Simon has been throwing sex parties for 25 years now-the early ones, held before 1996, the year antiretrovirals were approved, were mostly jerk-off parties
Pills have been crucial in facilitating this mindset, but there’s more to liberation than medicine. In talking to people who attend and throw sex parties, I’ve noticed a proud refusal to live by the heteronormative respectability politics that were so useful in the fight for marriage equality. (Within minutes of sitting down with Tavares, he mentioned off-handedly, “Whenever I see a traditional gay marriage, I want to puke.”) Plus, these parties offer a refuge from the hassles of geo-loaction-app acquired casual sex that has become such a norm amongst gay and bisexual men. That these parties are thriving in New York right is no coincidence, either; the city’s Health Department is more focused on targeting disease than on policing the venue choices of those who are vulnerable to it than it has been since the mid-’80s.
“I think that in New York it’s become more normal to say, ‘There’s a sex party tonight, we’re going out to it,’” said Chris Hawke, whose Golden Boys USA (GBU) party is now in its 16th year of existence. “In the beginning they were very uptight, like they were doing something taboo. Everybody came alone. Now, people walk in with five friends.”
Daniel Nardicio, another well-known promoter who’s been throwing raunchy parties since the late ‘90s, said that he once felt like something of a pariah for throwing parties where sex was permissible. Not anymore.
“Someone recently said to me, ‘Sex is really in!’” said Nardicio. “As in: sex parties are really in. I was like, ‘Girl, sex has always been in, you dumb fucking ass, it was just that you were afraid to do it before because you were going to get into trouble.”
The photo studio-turned-sex dungeon of “Simon” in in the basement of a nondescript Brooklyn apartment building hosts “eight or nine” parties a month, typically on weekends. Some are his, others are thrown by outside promoters-for example, Hawke’s Golden Boys USA is there every two weeks and multimedia artist Gio Black Peter (disclosure: Gio is a friend of mine) throws his sporadic American Whorer Party there, which has attracted a predictably arty crowd, and often features bizarre performances. The most recent one, in May, featured a DJ set and the mock baptism-in red paint, by legendary gay filmmaker Bruce La Bruce-of some naked twinks. ”

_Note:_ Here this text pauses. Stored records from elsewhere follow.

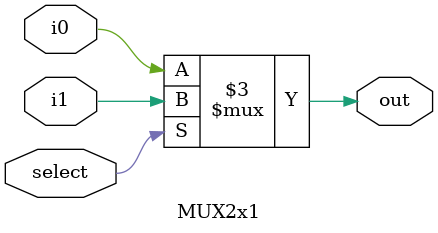
<source format=sv>
`timescale 1ns / 1ps


module MUX2x1(

    input logic i0,
    input logic i1,
    input logic select,
    output logic out
);
    
    always_comb begin
    
        if (select) 
            out = i1;
        else 
            out = i0;  
             
    end
    
endmodule

</source>
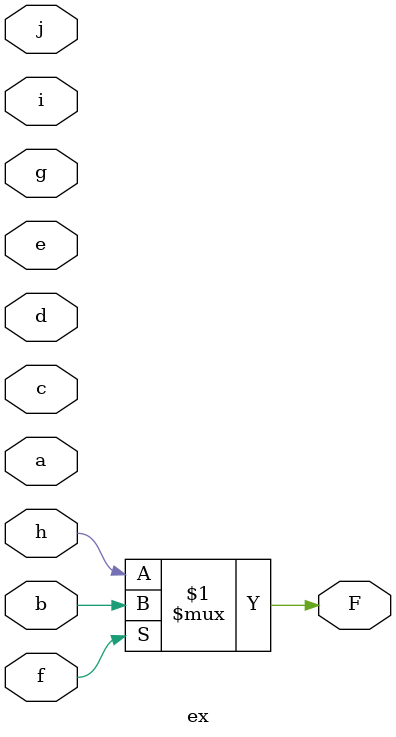
<source format=v>

module ex ( 
    a, b, c, d, e, f, g, h, i, j,
    F  );
  input  a, b, c, d, e, f, g, h, i, j;
  output F;
  assign F = f ? b : h;
endmodule



</source>
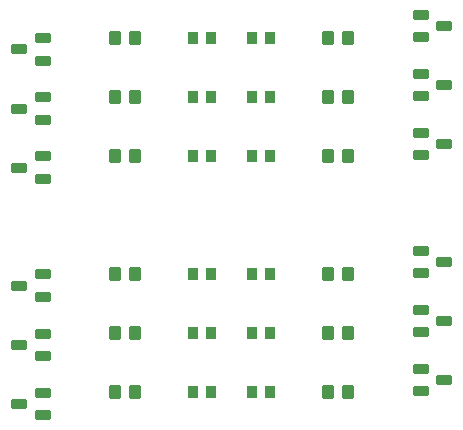
<source format=gts>
G04 Layer: TopSolderMaskLayer*
G04 EasyEDA v6.5.20, 2023-08-22 23:15:59*
G04 a67cddfb3fce44daa9051d46cbbcc19f,10*
G04 Gerber Generator version 0.2*
G04 Scale: 100 percent, Rotated: No, Reflected: No *
G04 Dimensions in millimeters *
G04 leading zeros omitted , absolute positions ,4 integer and 5 decimal *
%FSLAX45Y45*%
%MOMM*%

%AMMACRO1*1,1,$1,$2,$3*1,1,$1,$4,$5*1,1,$1,0-$2,0-$3*1,1,$1,0-$4,0-$5*20,1,$1,$2,$3,$4,$5,0*20,1,$1,$4,$5,0-$2,0-$3,0*20,1,$1,0-$2,0-$3,0-$4,0-$5,0*20,1,$1,0-$4,0-$5,$2,$3,0*4,1,4,$2,$3,$4,$5,0-$2,0-$3,0-$4,0-$5,$2,$3,0*%
%ADD10MACRO1,0.1016X-0.4032X-0.432X-0.4032X0.432*%
%ADD11MACRO1,0.1016X0.4032X-0.432X0.4032X0.432*%
%ADD12MACRO1,0.1016X0.4032X0.432X0.4032X-0.432*%
%ADD13MACRO1,0.1016X-0.4032X0.432X-0.4032X-0.432*%
%ADD14MACRO1,0.1016X0.45X0.5X0.45X-0.5*%
%ADD15MACRO1,0.1016X-0.45X-0.5X-0.45X0.5*%
%ADD16MACRO1,0.1016X-0.625X0.35X0.625X0.35*%
%ADD17MACRO1,0.1016X0.625X-0.35X-0.625X-0.35*%

%LPD*%
D10*
G01*
X2325256Y3999992D03*
D11*
G01*
X2174607Y3999992D03*
D10*
G01*
X2325256Y3499865D03*
D11*
G01*
X2174607Y3499865D03*
D10*
G01*
X2325256Y2999994D03*
D11*
G01*
X2174607Y2999994D03*
D10*
G01*
X2325256Y1999996D03*
D11*
G01*
X2174607Y1999996D03*
D10*
G01*
X2325256Y1499869D03*
D11*
G01*
X2174607Y1499869D03*
D10*
G01*
X2325256Y999997D03*
D11*
G01*
X2174607Y999997D03*
D12*
G01*
X2674733Y3999992D03*
D13*
G01*
X2825382Y3999992D03*
D12*
G01*
X2674733Y3499865D03*
D13*
G01*
X2825382Y3499865D03*
D12*
G01*
X2674733Y2999994D03*
D13*
G01*
X2825382Y2999994D03*
D12*
G01*
X2674733Y1999996D03*
D13*
G01*
X2825382Y1999996D03*
D12*
G01*
X2674733Y1499869D03*
D13*
G01*
X2825382Y1499869D03*
D12*
G01*
X2674733Y999997D03*
D13*
G01*
X2825382Y999997D03*
D14*
G01*
X1684987Y1999996D03*
G01*
X1514988Y1999996D03*
G01*
X1684987Y1499996D03*
G01*
X1514988Y1499996D03*
G01*
X1684987Y999997D03*
G01*
X1514988Y999997D03*
D15*
G01*
X3315002Y3999992D03*
G01*
X3485001Y3999992D03*
G01*
X3315002Y3499993D03*
G01*
X3485001Y3499993D03*
G01*
X3315002Y2999994D03*
G01*
X3485001Y2999994D03*
G01*
X3315002Y1999996D03*
G01*
X3485001Y1999996D03*
G01*
X3315002Y1499996D03*
G01*
X3485001Y1499996D03*
G01*
X3315002Y999997D03*
G01*
X3485001Y999997D03*
D16*
G01*
X899998Y1805000D03*
G01*
X899998Y1994990D03*
G01*
X699998Y1899994D03*
G01*
X899998Y805002D03*
G01*
X899998Y994992D03*
G01*
X699998Y899996D03*
D14*
G01*
X1684987Y3999992D03*
G01*
X1514988Y3999992D03*
G01*
X1684987Y3499993D03*
G01*
X1514988Y3499993D03*
G01*
X1684987Y2999994D03*
G01*
X1514988Y2999994D03*
D16*
G01*
X899998Y3804996D03*
G01*
X899998Y3994986D03*
G01*
X699998Y3899990D03*
G01*
X899998Y3304997D03*
G01*
X899998Y3494987D03*
G01*
X699998Y3399991D03*
G01*
X899998Y2804998D03*
G01*
X899998Y2994988D03*
G01*
X699998Y2899992D03*
D17*
G01*
X4099991Y4194987D03*
G01*
X4099991Y4004997D03*
G01*
X4299991Y4099993D03*
G01*
X4099991Y3694988D03*
G01*
X4099991Y3504998D03*
G01*
X4299991Y3599994D03*
G01*
X4099991Y3194989D03*
G01*
X4099991Y3004999D03*
G01*
X4299991Y3099995D03*
G01*
X4099991Y2194991D03*
G01*
X4099991Y2005001D03*
G01*
X4299991Y2099997D03*
G01*
X4099991Y1694992D03*
G01*
X4099991Y1505002D03*
G01*
X4299991Y1599998D03*
G01*
X4099991Y1194993D03*
G01*
X4099991Y1005003D03*
G01*
X4299991Y1099999D03*
D16*
G01*
X899998Y1305001D03*
G01*
X899998Y1494991D03*
G01*
X699998Y1399995D03*
M02*

</source>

It looks a lot like the descriptions I’ve read of the notorious gay West Village BDSM club the Mineshaft , which was open for about 10 years before being shuttered by the health department
He told me the biggest difference between now and when he started is that in 1992, people always used condoms. Now, they don’t. The demand for this type of gathering, however, was high during those dark times when hope for company web site AIDS seemed dim and the media got bored of the epidemic. Simon says his first party, a private affair in his apartment, attracted 30 guests. By the second he had four times that number. In those days, he’d advertise by handing out invitations in bars or by posting in the back of gay weekly nightlife rags like HX.
Simon began to build a following, throwing parties at various locations throughout the city before settling into his current spot about 20 years ago. He’s one of two people I spoke with whose primary income is a result of his hosting of these parties-they’re side gigs for pretty much everyone else (though, one guy told me he pays his rent from his monthly party). Simon’s is your prototypical dank dungeon with slings, a makeshift jail cell, leather-covered beds, wooden booths for more cordoned-off play (though big viewing holes make calling these “private” a stretch), and a sizable dance floor. Almost everything at Simon’s has been painted black, including the exposed brick walls, giving the space an aesthetic that’s somewhere between your grandfather’s basement wood shop and a horror-movie set.